*** Opening Dataset excerpts ***

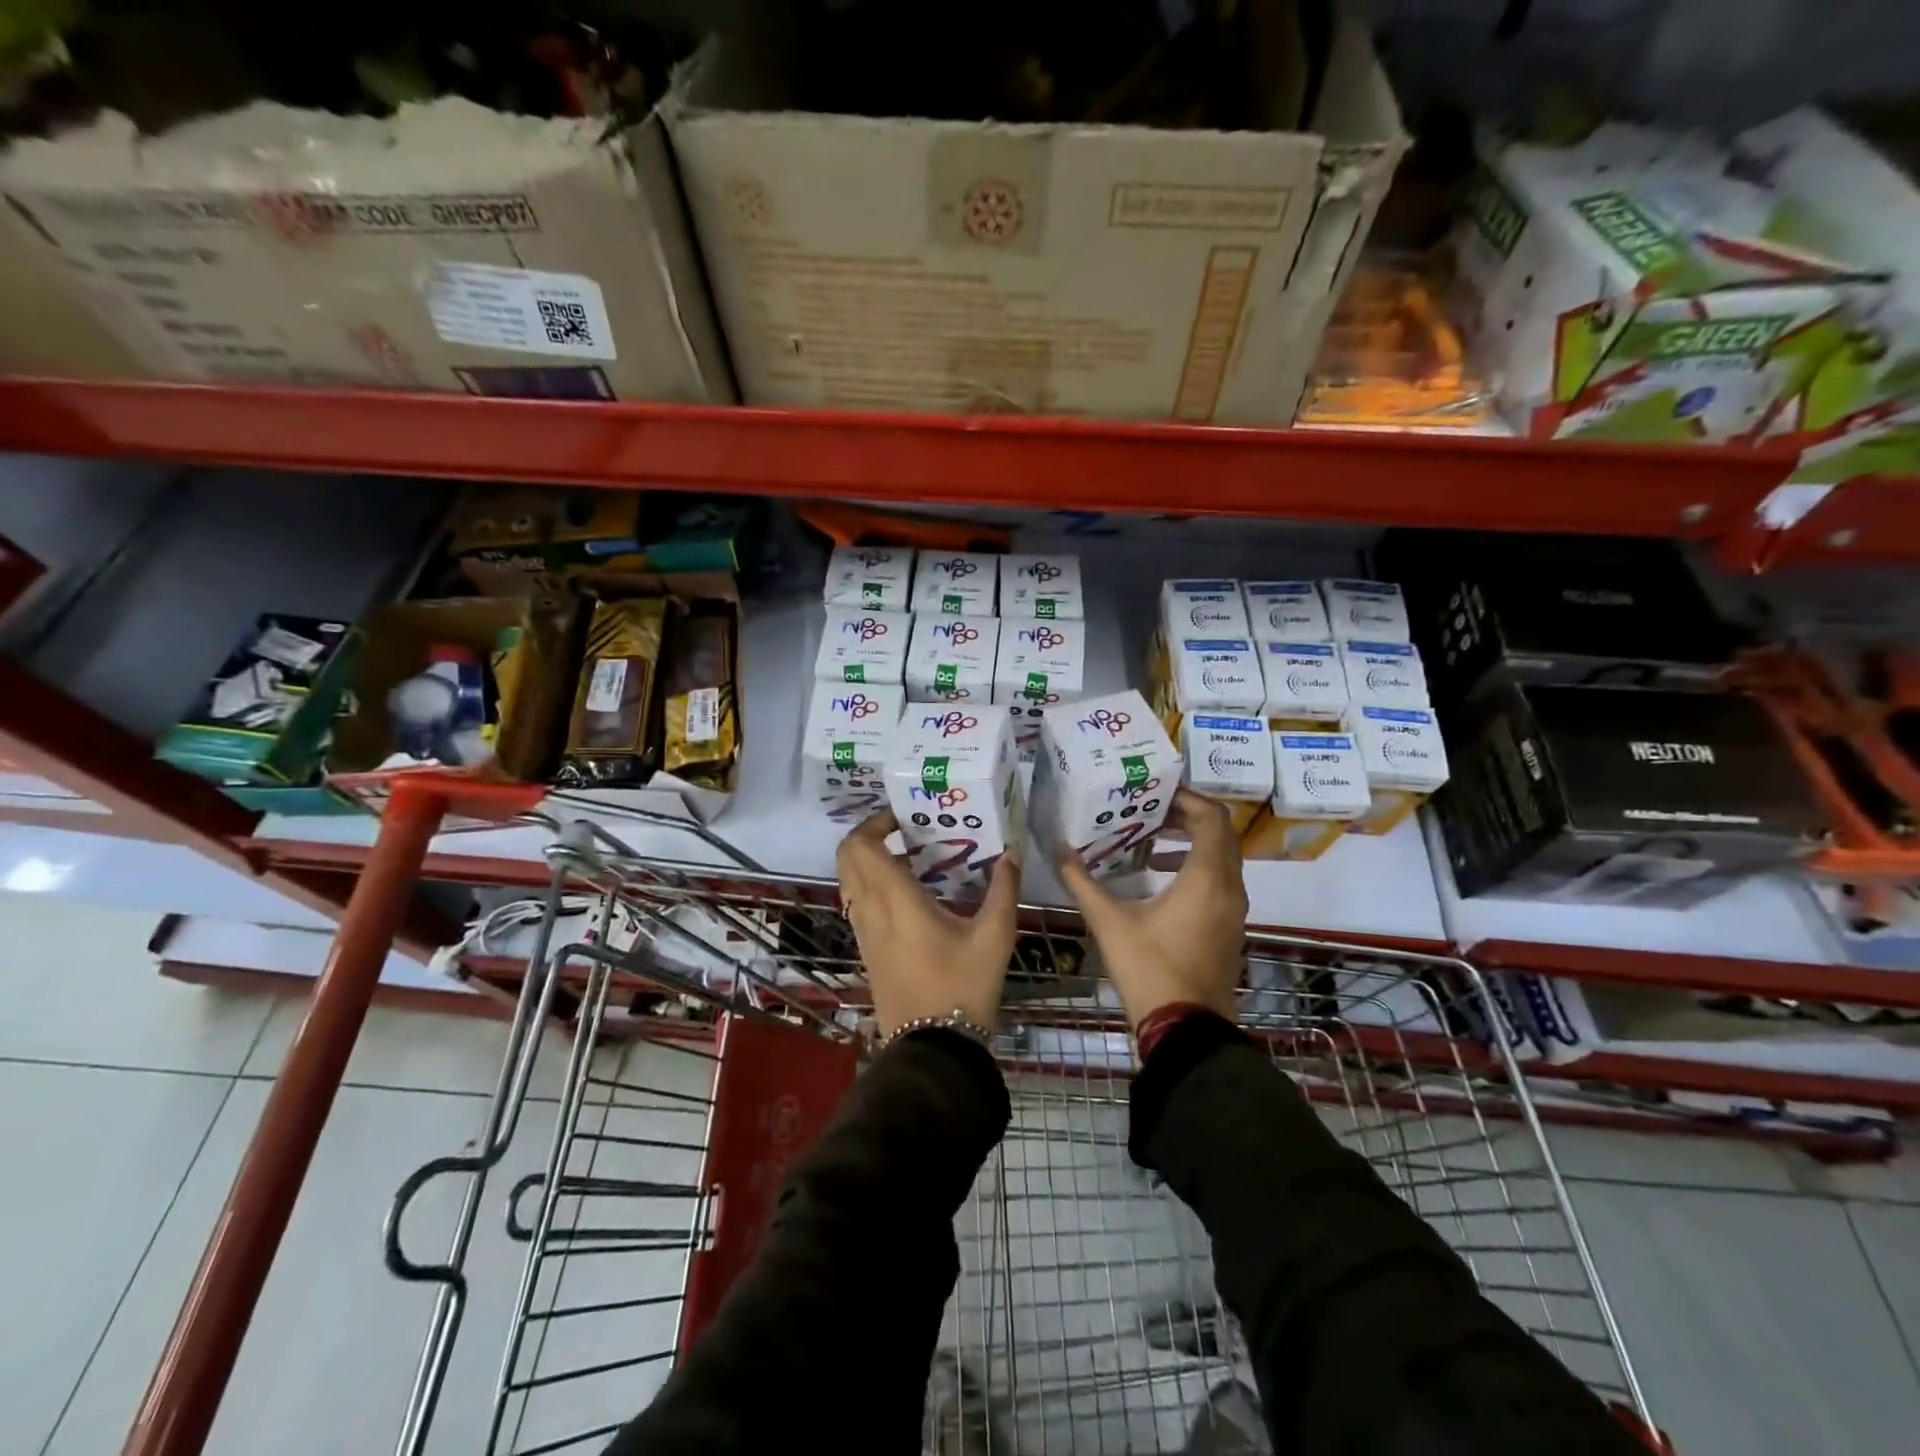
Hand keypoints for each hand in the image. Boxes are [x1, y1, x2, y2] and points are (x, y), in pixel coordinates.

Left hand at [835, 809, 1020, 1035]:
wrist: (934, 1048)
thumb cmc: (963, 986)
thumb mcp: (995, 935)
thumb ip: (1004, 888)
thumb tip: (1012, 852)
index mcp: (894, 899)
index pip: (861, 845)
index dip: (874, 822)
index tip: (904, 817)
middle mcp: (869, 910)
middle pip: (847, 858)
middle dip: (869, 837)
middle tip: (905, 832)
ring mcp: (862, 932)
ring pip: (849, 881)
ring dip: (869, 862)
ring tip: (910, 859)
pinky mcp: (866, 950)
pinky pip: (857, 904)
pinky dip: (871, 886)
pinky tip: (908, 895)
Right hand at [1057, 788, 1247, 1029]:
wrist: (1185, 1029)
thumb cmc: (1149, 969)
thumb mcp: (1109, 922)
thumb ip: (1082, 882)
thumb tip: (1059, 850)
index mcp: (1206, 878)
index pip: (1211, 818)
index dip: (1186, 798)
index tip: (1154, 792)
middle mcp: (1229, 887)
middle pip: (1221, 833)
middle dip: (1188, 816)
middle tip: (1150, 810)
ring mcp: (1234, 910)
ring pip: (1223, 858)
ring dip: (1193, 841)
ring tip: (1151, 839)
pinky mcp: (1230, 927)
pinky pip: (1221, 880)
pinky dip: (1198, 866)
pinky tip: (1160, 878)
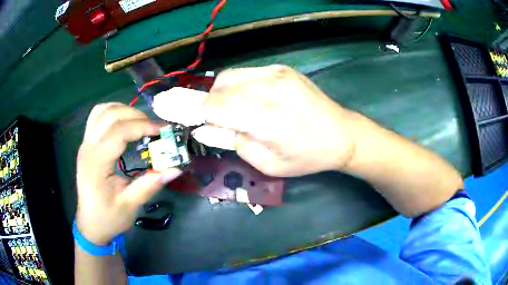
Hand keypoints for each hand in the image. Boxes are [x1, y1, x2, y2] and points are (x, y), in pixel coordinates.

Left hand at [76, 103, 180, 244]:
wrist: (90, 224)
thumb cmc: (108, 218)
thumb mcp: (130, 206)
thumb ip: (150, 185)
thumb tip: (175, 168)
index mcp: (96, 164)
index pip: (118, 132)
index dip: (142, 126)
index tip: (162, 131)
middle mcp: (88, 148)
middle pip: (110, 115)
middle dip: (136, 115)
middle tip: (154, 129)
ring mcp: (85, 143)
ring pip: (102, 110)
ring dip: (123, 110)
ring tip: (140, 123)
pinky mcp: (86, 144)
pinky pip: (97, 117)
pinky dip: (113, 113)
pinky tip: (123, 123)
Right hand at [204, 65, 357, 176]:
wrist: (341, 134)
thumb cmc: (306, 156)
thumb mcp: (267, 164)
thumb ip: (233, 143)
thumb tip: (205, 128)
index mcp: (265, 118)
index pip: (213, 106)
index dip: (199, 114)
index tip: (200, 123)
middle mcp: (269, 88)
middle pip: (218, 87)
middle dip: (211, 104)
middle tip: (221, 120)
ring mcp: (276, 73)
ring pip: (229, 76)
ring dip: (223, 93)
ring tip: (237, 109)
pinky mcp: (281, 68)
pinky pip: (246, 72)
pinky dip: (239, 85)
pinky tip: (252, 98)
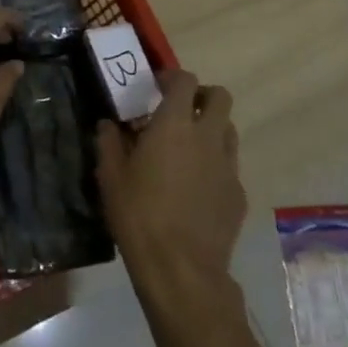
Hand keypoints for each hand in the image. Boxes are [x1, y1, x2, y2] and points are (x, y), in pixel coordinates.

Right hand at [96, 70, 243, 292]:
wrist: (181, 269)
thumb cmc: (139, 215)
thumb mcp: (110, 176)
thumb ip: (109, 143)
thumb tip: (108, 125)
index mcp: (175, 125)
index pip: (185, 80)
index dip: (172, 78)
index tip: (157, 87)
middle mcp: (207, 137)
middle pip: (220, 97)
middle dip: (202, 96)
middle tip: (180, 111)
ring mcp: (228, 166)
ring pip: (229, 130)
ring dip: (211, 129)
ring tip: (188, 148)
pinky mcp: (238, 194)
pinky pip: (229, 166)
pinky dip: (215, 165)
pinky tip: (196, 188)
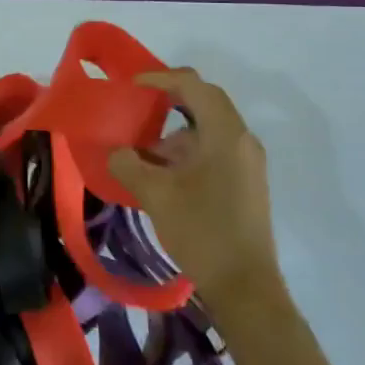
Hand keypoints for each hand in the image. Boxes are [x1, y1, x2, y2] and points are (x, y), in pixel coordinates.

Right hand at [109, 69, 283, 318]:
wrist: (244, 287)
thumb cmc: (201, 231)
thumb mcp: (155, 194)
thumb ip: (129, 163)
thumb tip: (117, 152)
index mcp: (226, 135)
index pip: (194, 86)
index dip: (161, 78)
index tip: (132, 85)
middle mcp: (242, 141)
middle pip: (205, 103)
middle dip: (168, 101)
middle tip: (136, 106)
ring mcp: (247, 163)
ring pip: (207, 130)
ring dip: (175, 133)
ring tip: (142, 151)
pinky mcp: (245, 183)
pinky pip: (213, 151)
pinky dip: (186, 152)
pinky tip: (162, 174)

*** Closing Dataset excerpts ***

What this task involves: Repeat, without pictures, exactly the lines of the data above from the one containing "ring dip: (223, 93)" through the one containing "middle mcp: (207, 137)", including both and adding nothing.

Response for this exercise:
ring dip: (223, 93)
ring tip: (237, 109)
pinky mcp: (281, 68)
pinky pip: (246, 72)
pinky dip: (239, 85)
pinky tip: (252, 98)
Hand keypoints for each hand in the image. Boxes are [x1, y1, x2, y2] and points are (x, y), in pixel coordinates.

Right hand at [96, 70, 243, 292]:
wrist: (181, 269)
thumb cmc: (139, 215)
thumb mcp: (110, 176)
thumb ip: (109, 143)
thumb tip: (108, 125)
index mcp: (175, 125)
index pip: (185, 80)
index dip: (172, 78)
index tip: (157, 87)
middle mcp: (207, 137)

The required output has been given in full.